When the myosin head is cocked, myosin is in a high-energy configuration. This energy is expended as the myosin head moves through the power stroke, and at the end of the power stroke, the myosin head is in a low-energy position. After the power stroke, ADP is released; however, the formed cross-bridge is still in place, and actin and myosin are bound together. As long as ATP is available, it readily attaches to myosin, the cross-bridge cycle can recur, and muscle contraction can continue.

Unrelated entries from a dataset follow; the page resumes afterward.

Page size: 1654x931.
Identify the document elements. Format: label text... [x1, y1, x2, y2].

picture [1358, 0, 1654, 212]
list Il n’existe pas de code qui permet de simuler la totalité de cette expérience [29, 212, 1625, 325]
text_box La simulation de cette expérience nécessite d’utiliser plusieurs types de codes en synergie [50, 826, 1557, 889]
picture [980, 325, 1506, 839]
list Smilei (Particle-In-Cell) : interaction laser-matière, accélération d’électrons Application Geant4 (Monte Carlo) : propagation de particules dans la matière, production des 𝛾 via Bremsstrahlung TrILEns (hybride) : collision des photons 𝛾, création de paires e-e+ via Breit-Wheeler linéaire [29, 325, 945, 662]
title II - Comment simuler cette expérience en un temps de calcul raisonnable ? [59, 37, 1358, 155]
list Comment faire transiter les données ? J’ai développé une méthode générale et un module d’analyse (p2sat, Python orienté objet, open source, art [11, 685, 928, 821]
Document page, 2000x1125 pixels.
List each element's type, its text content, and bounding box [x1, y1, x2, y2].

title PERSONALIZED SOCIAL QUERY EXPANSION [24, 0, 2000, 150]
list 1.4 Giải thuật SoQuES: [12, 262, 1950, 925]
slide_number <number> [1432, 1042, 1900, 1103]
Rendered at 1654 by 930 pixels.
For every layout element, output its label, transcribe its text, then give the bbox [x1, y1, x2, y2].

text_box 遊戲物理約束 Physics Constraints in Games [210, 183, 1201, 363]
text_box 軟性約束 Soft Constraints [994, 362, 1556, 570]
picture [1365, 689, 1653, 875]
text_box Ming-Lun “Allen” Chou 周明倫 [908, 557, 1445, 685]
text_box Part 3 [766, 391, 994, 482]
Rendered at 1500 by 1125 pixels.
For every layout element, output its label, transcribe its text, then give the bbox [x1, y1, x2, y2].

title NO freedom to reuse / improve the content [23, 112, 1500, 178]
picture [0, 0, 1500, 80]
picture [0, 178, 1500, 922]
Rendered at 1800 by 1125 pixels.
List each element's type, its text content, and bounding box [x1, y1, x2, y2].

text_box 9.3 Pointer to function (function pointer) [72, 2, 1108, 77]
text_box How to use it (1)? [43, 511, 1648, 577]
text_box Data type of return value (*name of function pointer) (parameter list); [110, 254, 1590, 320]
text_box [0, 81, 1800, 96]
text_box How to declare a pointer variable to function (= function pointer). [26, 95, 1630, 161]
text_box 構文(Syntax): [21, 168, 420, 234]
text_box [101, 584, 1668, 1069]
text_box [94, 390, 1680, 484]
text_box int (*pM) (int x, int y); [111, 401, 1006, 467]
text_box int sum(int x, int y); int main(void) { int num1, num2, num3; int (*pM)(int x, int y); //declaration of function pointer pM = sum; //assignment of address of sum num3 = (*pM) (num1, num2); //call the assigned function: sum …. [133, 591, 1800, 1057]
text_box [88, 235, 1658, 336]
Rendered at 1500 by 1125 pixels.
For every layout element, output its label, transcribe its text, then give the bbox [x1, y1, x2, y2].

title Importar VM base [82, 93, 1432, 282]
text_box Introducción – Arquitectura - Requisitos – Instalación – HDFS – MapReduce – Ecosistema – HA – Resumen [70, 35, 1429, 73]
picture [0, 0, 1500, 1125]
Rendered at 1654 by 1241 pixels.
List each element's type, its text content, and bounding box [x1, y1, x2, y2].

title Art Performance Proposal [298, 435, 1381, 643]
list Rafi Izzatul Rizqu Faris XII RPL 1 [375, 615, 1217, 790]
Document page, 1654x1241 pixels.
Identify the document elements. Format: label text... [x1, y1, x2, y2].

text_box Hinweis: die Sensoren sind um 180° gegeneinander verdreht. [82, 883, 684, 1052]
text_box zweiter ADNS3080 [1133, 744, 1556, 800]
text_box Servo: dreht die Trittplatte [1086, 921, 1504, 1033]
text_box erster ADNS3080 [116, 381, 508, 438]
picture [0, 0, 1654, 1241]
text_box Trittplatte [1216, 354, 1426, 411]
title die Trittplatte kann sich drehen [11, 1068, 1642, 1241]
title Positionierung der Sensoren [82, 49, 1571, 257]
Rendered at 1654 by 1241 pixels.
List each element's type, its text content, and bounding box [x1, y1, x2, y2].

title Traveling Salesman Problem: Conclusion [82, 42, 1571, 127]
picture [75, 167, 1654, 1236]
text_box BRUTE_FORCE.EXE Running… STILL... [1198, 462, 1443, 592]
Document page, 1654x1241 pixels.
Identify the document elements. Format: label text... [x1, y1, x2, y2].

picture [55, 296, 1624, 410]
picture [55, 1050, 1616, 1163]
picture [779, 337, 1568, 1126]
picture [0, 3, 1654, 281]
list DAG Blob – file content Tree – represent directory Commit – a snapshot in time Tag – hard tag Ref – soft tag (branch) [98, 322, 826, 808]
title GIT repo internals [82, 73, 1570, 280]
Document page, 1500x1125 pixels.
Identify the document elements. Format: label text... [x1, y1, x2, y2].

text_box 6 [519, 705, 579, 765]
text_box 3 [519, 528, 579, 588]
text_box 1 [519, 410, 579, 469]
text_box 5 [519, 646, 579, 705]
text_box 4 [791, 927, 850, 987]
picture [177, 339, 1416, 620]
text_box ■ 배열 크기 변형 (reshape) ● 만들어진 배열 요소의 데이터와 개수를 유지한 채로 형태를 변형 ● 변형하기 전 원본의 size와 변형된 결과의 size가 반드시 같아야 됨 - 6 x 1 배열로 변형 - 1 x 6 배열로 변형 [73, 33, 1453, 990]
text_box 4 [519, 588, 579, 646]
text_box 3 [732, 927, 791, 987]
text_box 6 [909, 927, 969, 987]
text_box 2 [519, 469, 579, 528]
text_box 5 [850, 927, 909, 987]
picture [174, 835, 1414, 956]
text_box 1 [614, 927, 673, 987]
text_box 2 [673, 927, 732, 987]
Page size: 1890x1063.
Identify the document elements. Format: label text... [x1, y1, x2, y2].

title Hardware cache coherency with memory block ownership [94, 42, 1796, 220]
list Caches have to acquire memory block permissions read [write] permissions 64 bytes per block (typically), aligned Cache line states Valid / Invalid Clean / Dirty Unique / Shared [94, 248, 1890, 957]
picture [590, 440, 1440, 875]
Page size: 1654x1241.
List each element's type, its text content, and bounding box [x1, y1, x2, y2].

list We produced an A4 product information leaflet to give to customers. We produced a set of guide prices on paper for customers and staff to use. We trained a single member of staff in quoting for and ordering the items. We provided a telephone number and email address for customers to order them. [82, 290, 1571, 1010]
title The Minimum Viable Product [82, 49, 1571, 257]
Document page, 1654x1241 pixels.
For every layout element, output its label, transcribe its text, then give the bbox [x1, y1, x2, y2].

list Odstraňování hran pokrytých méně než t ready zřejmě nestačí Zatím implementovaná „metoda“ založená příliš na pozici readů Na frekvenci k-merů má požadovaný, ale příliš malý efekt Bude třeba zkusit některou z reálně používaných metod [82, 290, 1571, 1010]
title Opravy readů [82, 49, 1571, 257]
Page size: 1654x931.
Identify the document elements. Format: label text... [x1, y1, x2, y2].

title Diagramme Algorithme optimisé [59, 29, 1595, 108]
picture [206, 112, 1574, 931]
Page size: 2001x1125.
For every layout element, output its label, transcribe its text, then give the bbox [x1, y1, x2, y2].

Each thick filament of roughly 300 myosin molecules has multiple myosin heads, and many cross-bridges form and break continuously during muscle contraction. Multiply this by all of the sarcomeres in one myofibril, all the myofibrils in one muscle fiber, and all of the muscle fibers in one skeletal muscle, and you can understand why so much energy (ATP) is needed to keep skeletal muscles working. In fact, it is the loss of ATP that results in the rigor mortis observed soon after someone dies. With no further ATP production possible, there is no ATP available for myosin heads to detach from the actin-binding sites, so the cross-bridges stay in place, causing the rigidity in the skeletal muscles.

Sources of ATP

ATP supplies the energy for muscle contraction to take place. In addition to its direct role in the cross-bridge cycle, ATP also provides the energy for the active-transport Ca++ pumps in the SR. Muscle contraction does not occur without sufficient amounts of ATP. The amount of ATP stored in muscle is very low, only sufficient to power a few seconds worth of contractions. As it is broken down, ATP must therefore be regenerated and replaced quickly to allow for sustained contraction. There are three mechanisms by which ATP can be regenerated: creatine phosphate metabolism, anaerobic glycolysis, fermentation and aerobic respiration.

Action of Sarin and BOTOX

Like other nerve agents, sarin targets an enzyme within the body's neuromuscular junctions, where nerves meet muscles. Usually, this enzyme deactivates the nerve-signaling molecule acetylcholine. This can lead acetylcholine to build up in the muscles, cause excessive twitching and then result in paralysis.Intramuscular administration of botulinum toxin acts at the neuromuscular junction to cause muscle paralysis by inhibiting the release of acetylcholine from presynaptic motor neurons.